# Words of courage and comfort



## stbxhmaybe (Apr 29, 2010)

Hi,

As the roller coaster goes, I am now trying to find quotes that may help us all, specially those just starting this process. I am not feeling bad like the other day. As days go by I find really great information, i even learn by thinking about life and what I have gone through. 

Anyway, I found this comment in a website called since my divorce,

"Have you heard the expression “Never regret anything that has made you smile?” I like that – some people look back and say ‘I married the wrong guy.’ Apparently you didn’t – you married somebody you thought you loved. You married someone you thought you were going to be with the rest of your life. You can’t regret that.

I was seeing myself as a failure because I couldn’t please rather than recognizing that we each served a purpose to each other and then the purpose was served and it was time to move on. It wasn’t necessarily a failure.

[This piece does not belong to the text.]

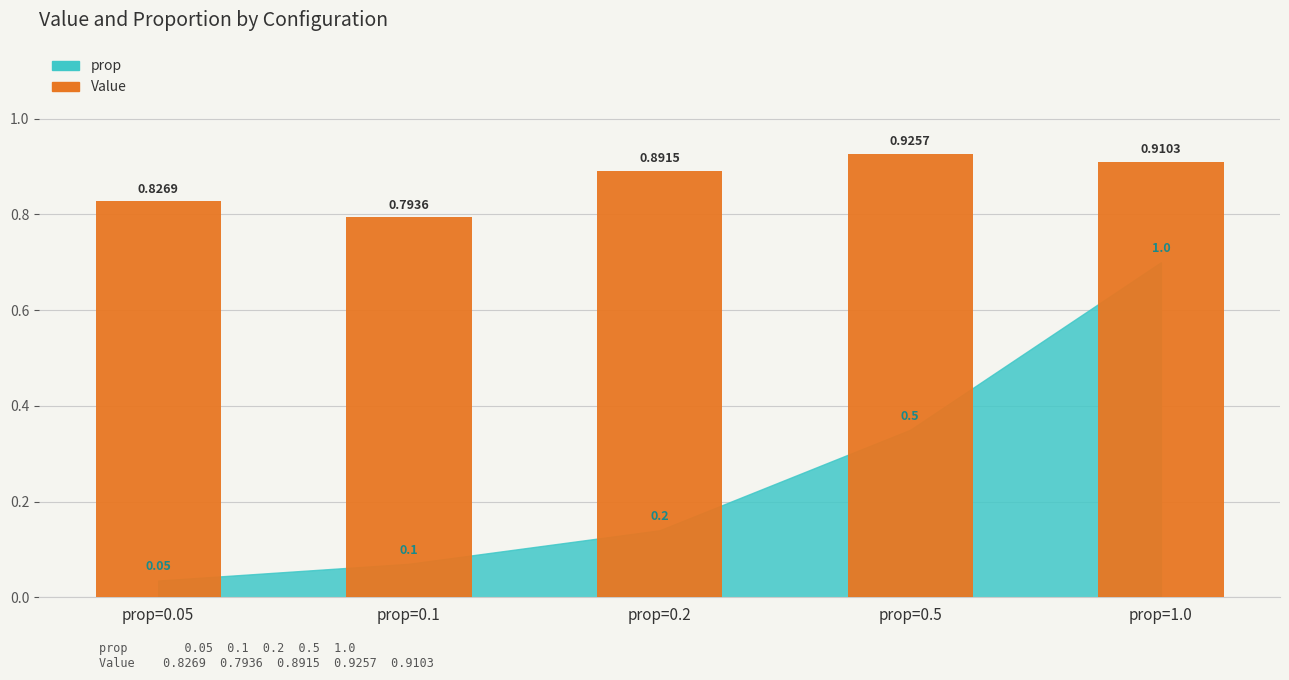

Reading left to right, list all the values displayed in this chart.

prop=0.05=0.8	prop=0.1=0.8	prop=0.2=0.9	prop=0.5=0.9	prop=1.0=0.9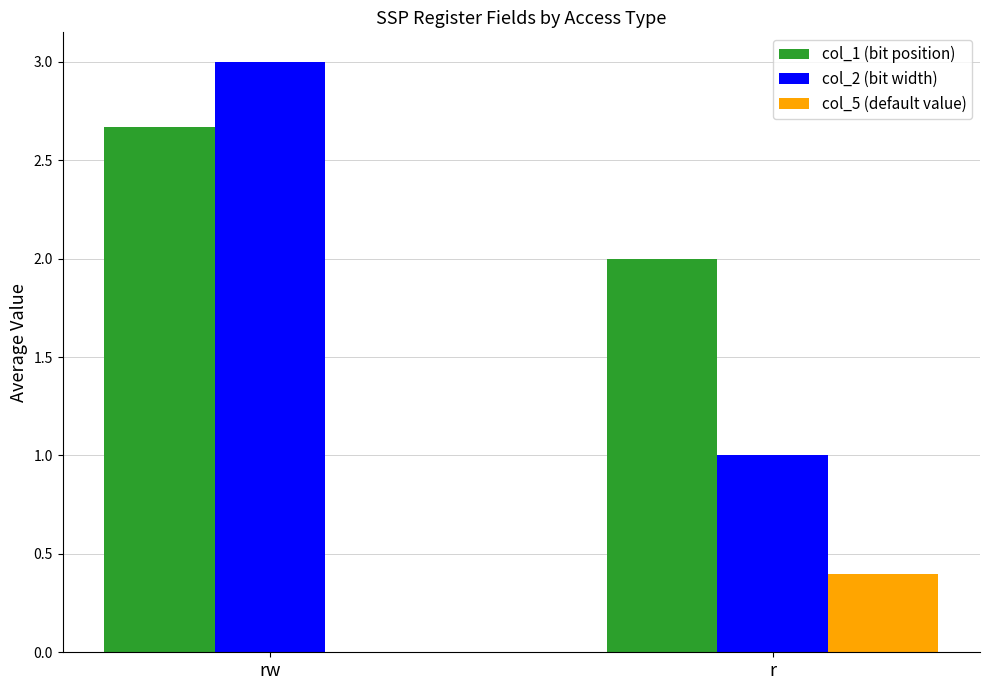

Are the bars grouped side by side (vs. stacked)?

Yes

Recognizing that I can learn something from every encounter, every experience and every relationship is pretty significant."

I loved how this person sees her marriage/divorce, that's they right way to see it I think. Less drama.


----------



## The Destroyer (Aug 3, 2010)

I don't know what type of quotes you were looking for but this one is talking to me today...

Relationships are like glass. Sometimes it's better to leave them broken than try to hurt yourself putting it back together.


----------



## PreludeCkN (Jan 21, 2010)

For me this called out to me and I believed in his promise:

Isaiah 54: 4-8 (NIV)

4 "Do not be afraid; you will not suffer shame.
Do not fear disgrace; you will not be humiliated.
You will forget the shame of your youth
and remember no more the reproach of your widowhood.

5 For your Maker is your husband—
the LORD Almighty is his name—
the Holy One of Israel is your Redeemer;
he is called the God of all the earth.

6 The LORD will call you back
as if you were a wife deserted and distressed in spirit—
a wife who married young,
only to be rejected," says your God.

7 "For a brief moment I abandoned you,
but with deep compassion I will bring you back.

8 In a surge of anger
I hid my face from you for a moment,
but with everlasting kindness
I will have compassion on you,"
says the LORD your Redeemer.


----------



## stbxhmaybe (Apr 29, 2010)

Really good both of them


----------